[extropy-chat] ET is a Bacterium
Damien Sullivan
phoenix at ugcs.caltech.edu
Thu Jul 21 00:11:04 UTC 2005
On Wed, Jul 20, 2005 at 02:38:04AM -0700, The Avantguardian wrote:
> happened. So what you are suggesting is that had he electrocuted the broth
> while shining UV light on it at 52 atm of pressure in a methane atmosphere
> for a million years, some primordial cell would have oozed out of it?
It's possible. And there are more options: tides, day-night cycles, clay
substrates (not for replication of the clays, though there's that idea as
well, but because the chemistry is different; see a couple of books by John
Maynard Smith and a colleague, one being _Major Transitions in Evolution_)

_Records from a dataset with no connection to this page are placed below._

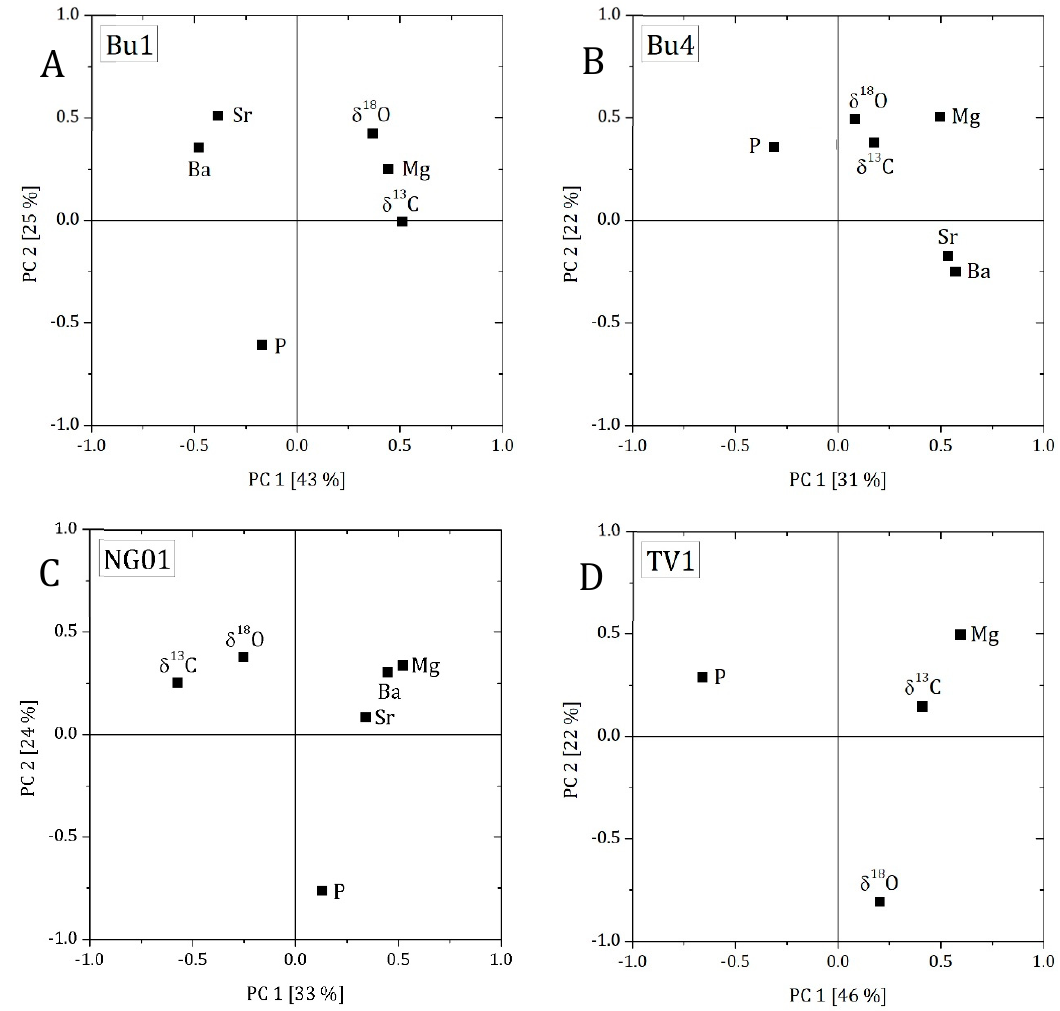
Figure 8. Results of the principal component analysis (PCA) of stalagmites Bu1 ( A ) and Bu4 ( B ) from Bunker Cave as well as NG01 ( C ) and TV1 ( D ) from the Herbstlabyrinth cave system.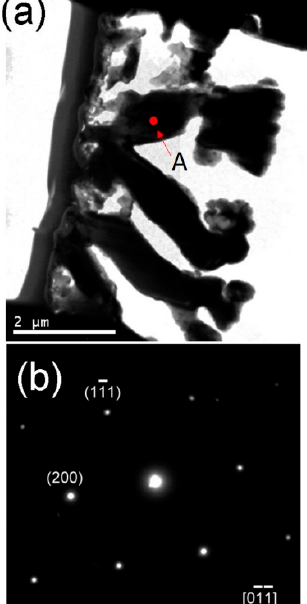
Figure 7. ( a ) Cross-sectional TEM image of porous-type structure and ( b ) diffraction patterns of point A in (a). To further examine the temperature effect on the of porous Cu 3 Sn formation, another set of bumps were aged at 185 °C in the oven without current stressing. In the case of 1000-h aging (Figure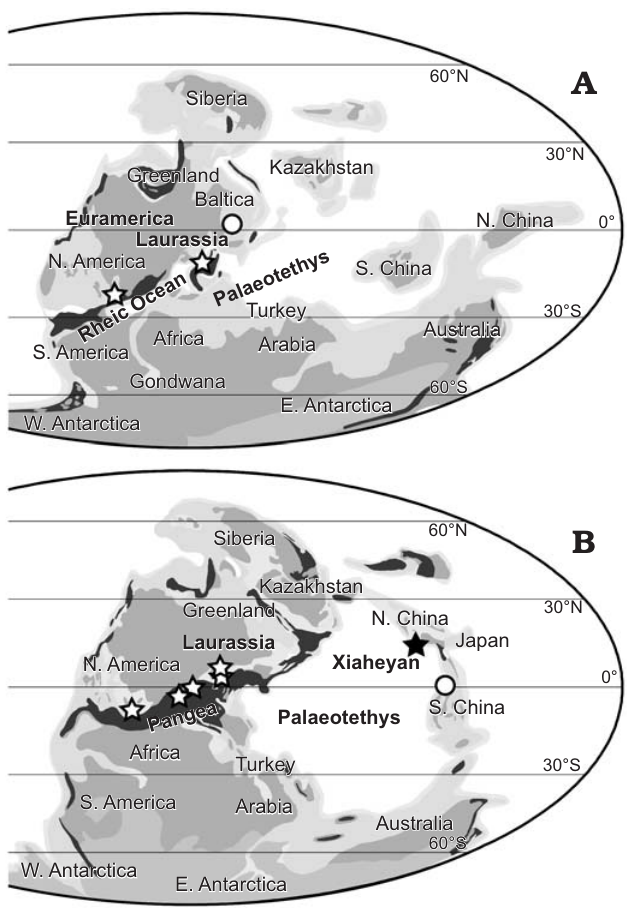
Fig. 1. Occurrences of Late Devonian ( A ) and Carboniferous ( B ) teallio- caridids (modified from Golonka 2000 and Gueriau et al. 2014). Circles indicate uncertain assignment to tealliocaridids. The black star indicates the Xiaheyan locality, white stars other localities which delivered teallio- caridids. The different shades of gray indicate deep oceans (white), shallow seas (light gray), land (medium gray), and mountain chains (dark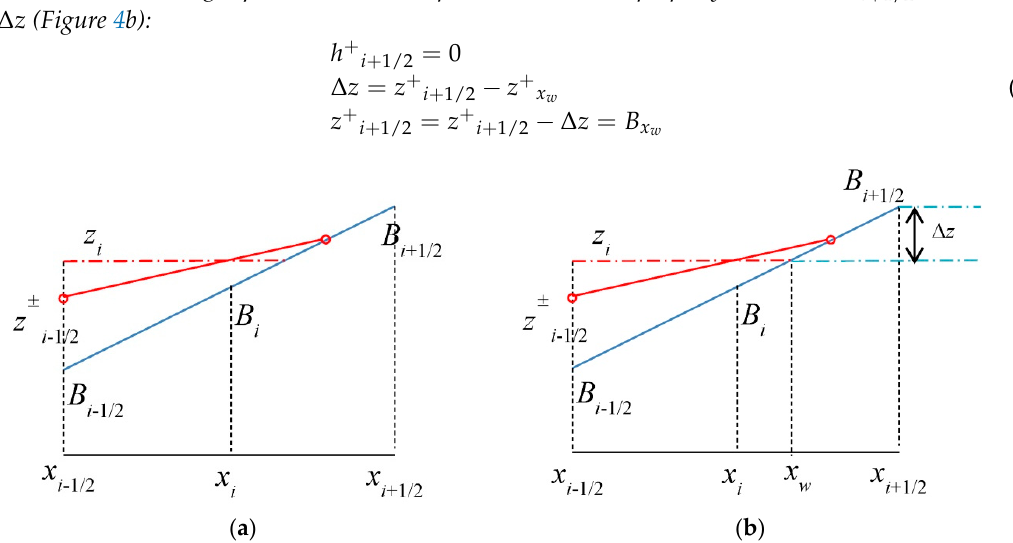
Figure 4. Linear reconstruction with negative h − i + 1/2 for the partially flooded cell. ( a ) Without correction; ( b ) correction of values at the i + 1/2 interface.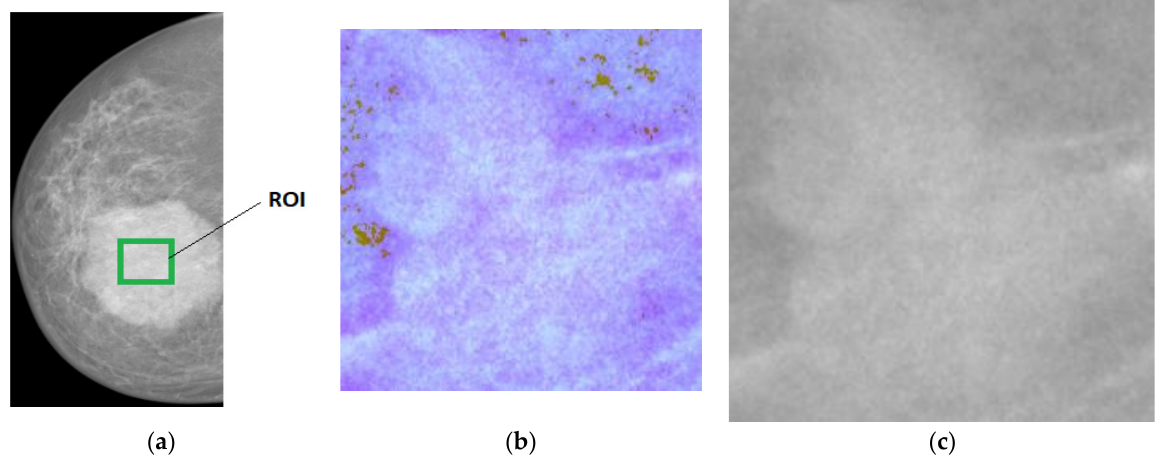
Figure 3. Example of data preparation phase for generating the pseudo-colored image based on the original grayscale X-ray mammogram. ( a ) Region of interest (ROI); ( b ) Pseudo-Colored image; ( c ) Grayscale image.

> > This has no relevance to spontaneous generation in a planet-wide ocean
> > subject to UV, lightning, and tides, over 100 million years.
>
> Is the ocean somehow more nutritious than the broth?
It might be. It is definitely bigger, allowing more room for things to happen
in. And it had more energy.
> entropic than it is now. Who knows. Maybe the whole
> universe started out alive and then over time, most of
> it died until now only small bits of it are alive.
And maybe there are invisible pink unicorns around Alpha Centauri.